School fees have been a hot topic of discussion among intellectuals as well as common people ever since the Covid-19 outbreak last year forced educational institutions to close. Some argue that private schools and colleges should waive the fees considering the cut in administrative costs and other expenses. In Nagaland, a few civil society organisations have requested private educational institutions in the state to waive fees as physical classroom learning has been disrupted since March 2020. However, school administrations have a different story to tell. They have reasoned that schools are continuing online classes and teachers can’t be deprived of their salaries. The All Nagaland Private Schools’ Association said in its representation to the chief minister of the state that many private schools are facing huge financial problems and could be forced to close down permanently; properties sold or facilities used for other purposes if the situation doesn’t improve even next year. It also said that most schools in the state were being considerate during this hard time by giving concessions to the economically poor and needy students. It lamented that even people who were in the position to pay fees were refusing to do so, which is pushing schools to the edge of the precipice. Well, the argument on whether or not to waive school fees will continue till physical classes resume. But there is more to this argument than meets the eye. It is necessary to dissect the issue and find a middle path to save both schools and students from poor families.

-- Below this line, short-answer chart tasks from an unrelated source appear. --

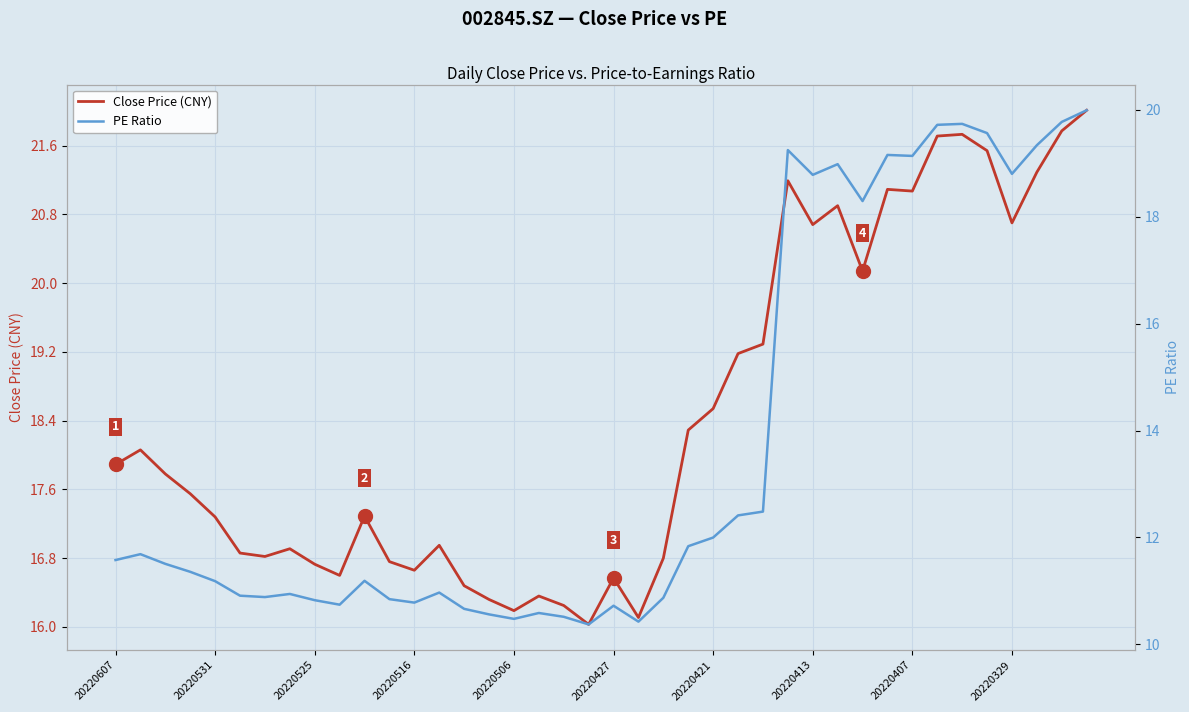

At how many categories does at least one series exceed 20?

13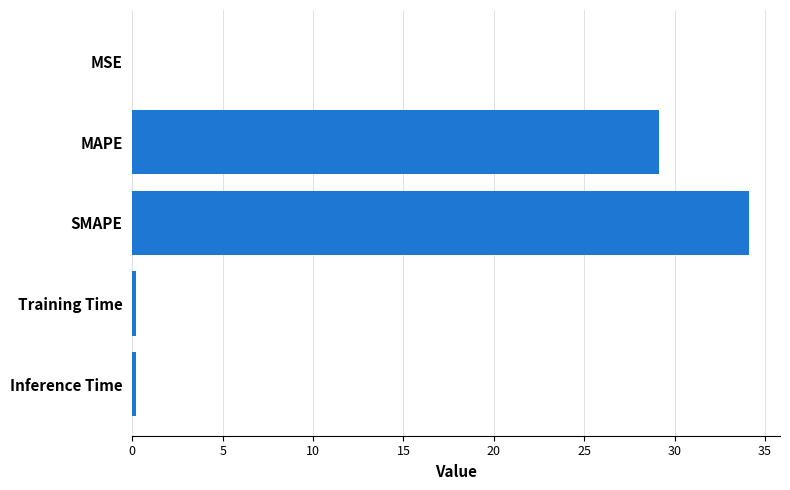

Where is the data nearest to the value 17?

MAPE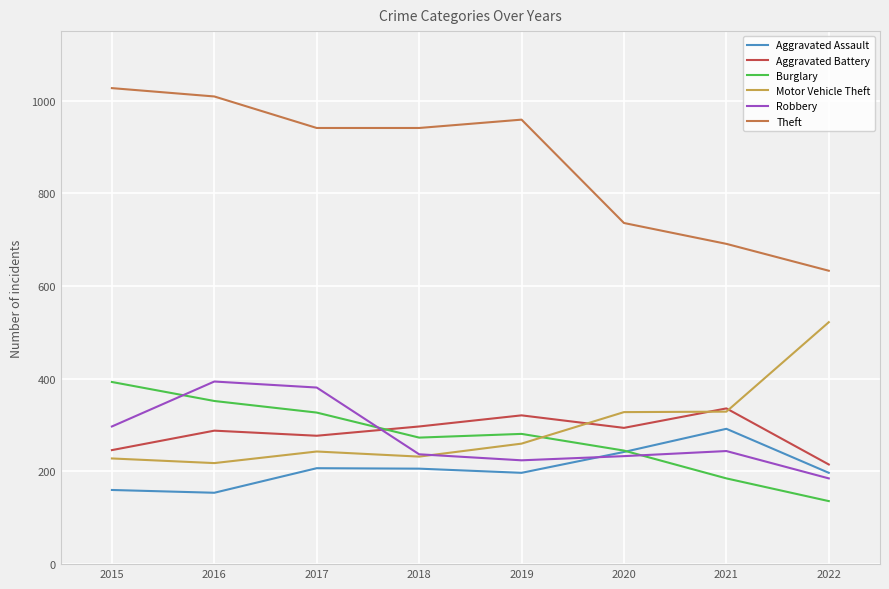

Which series has the largest total across all categories?

Theft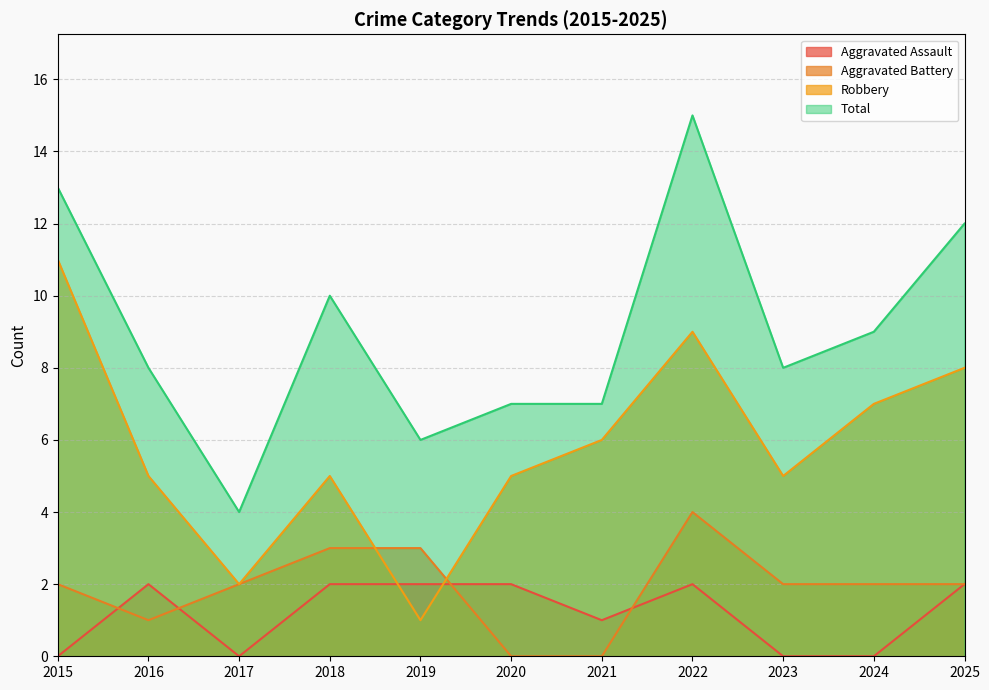

True or false: Aggravated Assault has more than 0 interior local peaks.

True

A closer look at the education system in the state tells that contribution of private schools in providing education is unparalleled. Unlike most government schools that are infested by the menace of proxy teaching practice, private educational institutions have dedicated teachers who are always there to attend to the needs of the students. These teachers, who are paid several times lower than their counterparts in government sector, can’t be deprived of their salaries. They have been trying to mitigate the learning loss of students through online classes though it may not be as effective as classroom learning. Will these teachers continue to teach if they aren’t paid or their salaries cut? If the answer is a NO, it will be a huge loss to educational institutions as well as the society. Wings of schools will be clipped if experienced teachers leave and the consequences will be passed on to the society when normal classes begin. Considering the plight of private educational institutions as well as the citizens, school administrations should be allowed to use their discretion on whom to help and on waiving of fees as well, but they should continue to assist needy students. Families that are in the position to pay fees should do so. Societies and individuals too can mitigate the financial problems of private schools through donations. Our society can’t afford to lose private schools and the teachers. It will be detrimental to the future of students and the growth of the state.